For The Current Reed Fischer writes, “Mimi Parker of Low has died, according to social media updates by the band. Parker, who co-founded the Duluth-based rock group with husband Alan Sparhawk, was diagnosed with ovarian cancer two years ago. Since then, Low had cut back on live performances and Parker received treatment.”

Says Stribber Tim Harlow: “With opening day less than a month away, Metro Transit is in the final phase of testing on the D-Line, the agency’s newest bus rapid transit line. ‘We are working to make sure all systems work together,’ said Katie Roth, Metro Transit’s director of arterial bus rapid transit projects. … The D-Line largely will replace Route 5 and run between Brooklyn Center and the Mall of America starting Dec. 3. Testing also includes Transit Signal Priority (TSP) technology, which is designed to keep buses running on time and will be in place at more than 50 intersections on Chicago, Fremont and Emerson avenues.”

This also in the Strib. Matt McKinney and Rohan Preston write, “Tucked away on Stillwater’s Main Street, the Zephyr Theatre has been a welcome addition to the St. Croix Valley since it arrived in 2016, hosting live theater, music performances and one-of-a-kind events. … After COVID-19 hit, the little theater punched back, creating an Ice Palace Maze that drew 47,000 people and earned $745,000 this year in ticket sales. And then it derailed. The trouble spilled into public view in October, when the Zephyr abruptly laid off most of its staff, canceled productions and saw its executive director, Calyssa Hall, resign. Hall’s temporary replacement has since quit, as have the former board chair and treasurer. Adriane Lepage, a Stillwater consultant hired in August to write the theater’s strategic plan, cut her work short and urged the board to suspend Hall after discovering financial mismanagement, including a lapsed registration that made it illegal for the theater to solicit donations.”

An AP story says, “Iowa authorities say an 18-year-old sex trafficking victim who pleaded guilty to killing a man she said raped her escaped from a women’s center where she was serving her probation sentence. Pieper Lewis was seen walking out of the building at the Fresh Start Women’s Center in Des Moines shortly after 6:15 a.m. Friday, and at some point that day her GPS monitor was cut off, according to a probation violation report. A warrant was issued for Lewis’ arrest and the probation report asked for her deferred judgment to be revoked and have her original sentence imposed, KCCI reported. She could face up to 20 years in prison.

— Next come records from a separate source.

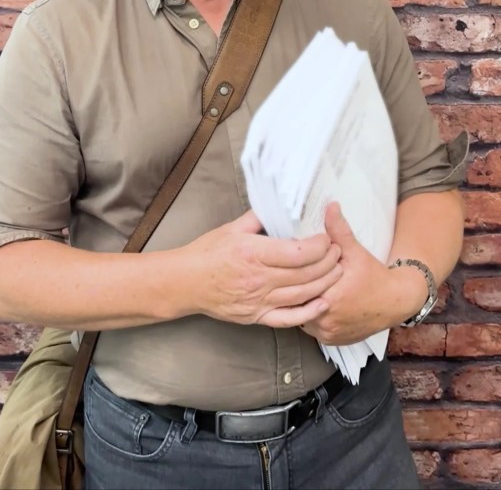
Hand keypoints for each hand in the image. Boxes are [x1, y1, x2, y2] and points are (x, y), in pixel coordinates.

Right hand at [181, 210, 342, 328]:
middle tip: (338, 251)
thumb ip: (258, 217)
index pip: (299, 253)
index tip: (327, 238)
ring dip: (325, 282)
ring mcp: (259, 300)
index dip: (320, 246)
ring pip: (303, 295)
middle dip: (329, 262)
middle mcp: (260, 279)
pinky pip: (289, 318)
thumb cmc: (207, 253)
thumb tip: (278, 207)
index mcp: (254, 253)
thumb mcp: (232, 227)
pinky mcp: (257, 316)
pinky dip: (309, 312)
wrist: (186, 282)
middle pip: (306, 274)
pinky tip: (322, 302)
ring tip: (337, 271)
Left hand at [300, 203, 421, 344]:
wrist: (395, 301)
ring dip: (302, 304)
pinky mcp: (332, 341)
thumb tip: (330, 206)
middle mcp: (328, 320)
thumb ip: (339, 229)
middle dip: (296, 289)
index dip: (295, 275)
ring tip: (304, 288)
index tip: (292, 266)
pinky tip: (314, 301)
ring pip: (302, 317)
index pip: (298, 287)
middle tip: (294, 276)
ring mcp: (329, 334)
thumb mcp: (355, 251)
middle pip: (298, 303)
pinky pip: (312, 328)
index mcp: (331, 297)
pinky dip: (312, 316)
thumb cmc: (373, 275)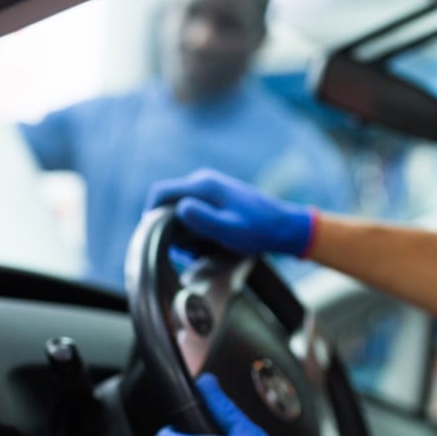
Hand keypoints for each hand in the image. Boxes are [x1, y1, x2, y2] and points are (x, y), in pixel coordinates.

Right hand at [146, 168, 317, 256]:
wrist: (286, 227)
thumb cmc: (259, 230)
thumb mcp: (229, 229)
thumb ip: (203, 219)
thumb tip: (178, 209)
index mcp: (203, 185)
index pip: (161, 193)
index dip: (150, 216)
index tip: (152, 239)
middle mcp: (203, 183)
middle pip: (170, 205)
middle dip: (172, 230)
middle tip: (187, 252)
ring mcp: (210, 191)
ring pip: (182, 213)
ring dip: (185, 234)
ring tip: (204, 251)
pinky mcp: (217, 201)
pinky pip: (195, 215)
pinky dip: (197, 232)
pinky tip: (211, 246)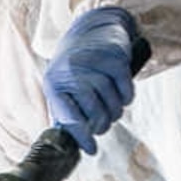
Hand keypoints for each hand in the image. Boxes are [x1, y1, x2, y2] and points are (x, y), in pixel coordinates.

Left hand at [42, 5, 141, 155]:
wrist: (92, 30)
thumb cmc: (76, 69)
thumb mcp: (62, 88)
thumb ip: (64, 115)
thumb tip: (70, 146)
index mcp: (54, 83)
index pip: (69, 117)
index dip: (81, 136)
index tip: (91, 149)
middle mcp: (71, 71)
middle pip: (94, 112)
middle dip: (101, 124)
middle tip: (103, 125)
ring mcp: (93, 62)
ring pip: (111, 102)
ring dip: (115, 112)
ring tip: (112, 110)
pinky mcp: (115, 56)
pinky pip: (126, 90)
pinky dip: (126, 98)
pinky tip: (122, 97)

A Daily Beast story by John Fiallo says, “Mike Lindell’s request to retrieve his seized phone from the feds was shot down by a judge on Thursday, reported Politico. Lindell, a longtime ally of Donald Trump, had his phone seized by the FBI in September as part of their investigation into a breach of Colorado voting systems after the 2020 election. The My Pillow CEO had also requested to view the affidavit justifying his phone’s seizure, but that motion was rejected by U.S. District Court Judge Eric Tostrud, a Trump appointee. Tostrud ruled that the feds’ seizure of the phone was justified, and that the affidavit was ‘extensive,’ legitimate, and contained confidential names among its 80 pages that didn’t belong in the hands of Lindell, or else the entire investigation would be kaput.”